● **Collected data**
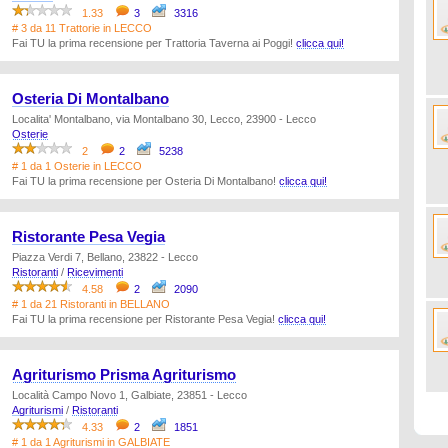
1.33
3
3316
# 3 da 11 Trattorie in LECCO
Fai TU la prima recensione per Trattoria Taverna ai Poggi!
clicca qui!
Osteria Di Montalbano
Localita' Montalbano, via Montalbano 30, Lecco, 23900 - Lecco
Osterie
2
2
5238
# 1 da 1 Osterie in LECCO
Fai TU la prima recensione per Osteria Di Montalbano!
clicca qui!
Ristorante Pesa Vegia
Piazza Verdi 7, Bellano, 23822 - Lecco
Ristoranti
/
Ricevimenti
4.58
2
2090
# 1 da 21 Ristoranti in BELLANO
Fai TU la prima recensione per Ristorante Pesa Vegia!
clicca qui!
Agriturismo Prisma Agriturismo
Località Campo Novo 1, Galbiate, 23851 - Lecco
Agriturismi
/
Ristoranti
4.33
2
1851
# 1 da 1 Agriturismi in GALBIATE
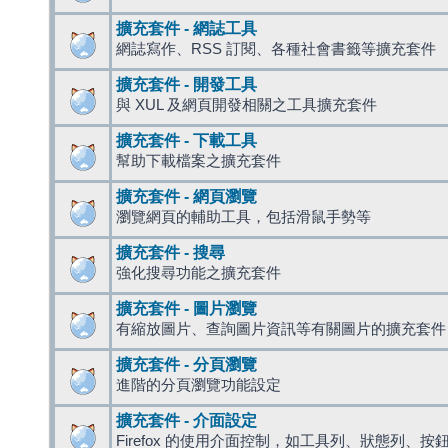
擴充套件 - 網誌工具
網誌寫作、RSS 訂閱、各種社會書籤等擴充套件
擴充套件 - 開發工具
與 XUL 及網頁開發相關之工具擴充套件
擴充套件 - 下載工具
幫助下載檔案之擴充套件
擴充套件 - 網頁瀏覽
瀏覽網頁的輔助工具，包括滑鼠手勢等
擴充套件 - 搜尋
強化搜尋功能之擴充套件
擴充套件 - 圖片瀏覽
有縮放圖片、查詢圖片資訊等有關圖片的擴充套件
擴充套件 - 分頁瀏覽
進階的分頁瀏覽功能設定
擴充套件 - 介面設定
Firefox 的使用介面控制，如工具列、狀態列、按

● **BRIEF**
Copy every entry above exactly as it stands, but leave the pictures out.

● **OUTPUT OF THE TASK**
1.33
3
3316
# 3 da 11 Trattorie in LECCO
Fai TU la prima recensione per Trattoria Taverna ai Poggi!
clicca qui!
Osteria Di Montalbano
Localita' Montalbano, via Montalbano 30, Lecco, 23900 - Lecco
Osterie
2
2
5238
# 1 da 1 Osterie in LECCO
Fai TU la prima recensione per Osteria Di Montalbano!
clicca qui!
Ristorante Pesa Vegia
Piazza Verdi 7, Bellano, 23822 - Lecco
Ristoranti
/
Ricevimenti
4.58
2
2090
# 1 da 21 Ristoranti in BELLANO
Fai TU la prima recensione per Ristorante Pesa Vegia!
clicca qui!
Agriturismo Prisma Agriturismo
Località Campo Novo 1, Galbiate, 23851 - Lecco
Agriturismi
/
Ristoranti
4.33
2
1851
# 1 da 1 Agriturismi in GALBIATE
擴充套件 - 網誌工具
網誌寫作、RSS 訂閱、各種社會書籤等擴充套件
擴充套件 - 開發工具
與 XUL 及網頁開發相關之工具擴充套件
擴充套件 - 下載工具
幫助下載檔案之擴充套件
擴充套件 - 網頁瀏覽
瀏覽網頁的輔助工具，包括滑鼠手勢等
擴充套件 - 搜尋
強化搜尋功能之擴充套件
擴充套件 - 圖片瀏覽
有縮放圖片、查詢圖片資訊等有關圖片的擴充套件
擴充套件 - 分頁瀏覽
進階的分頁瀏覽功能設定
擴充套件 - 介面設定
Firefox 的使用介面控制，如工具列、狀態列、按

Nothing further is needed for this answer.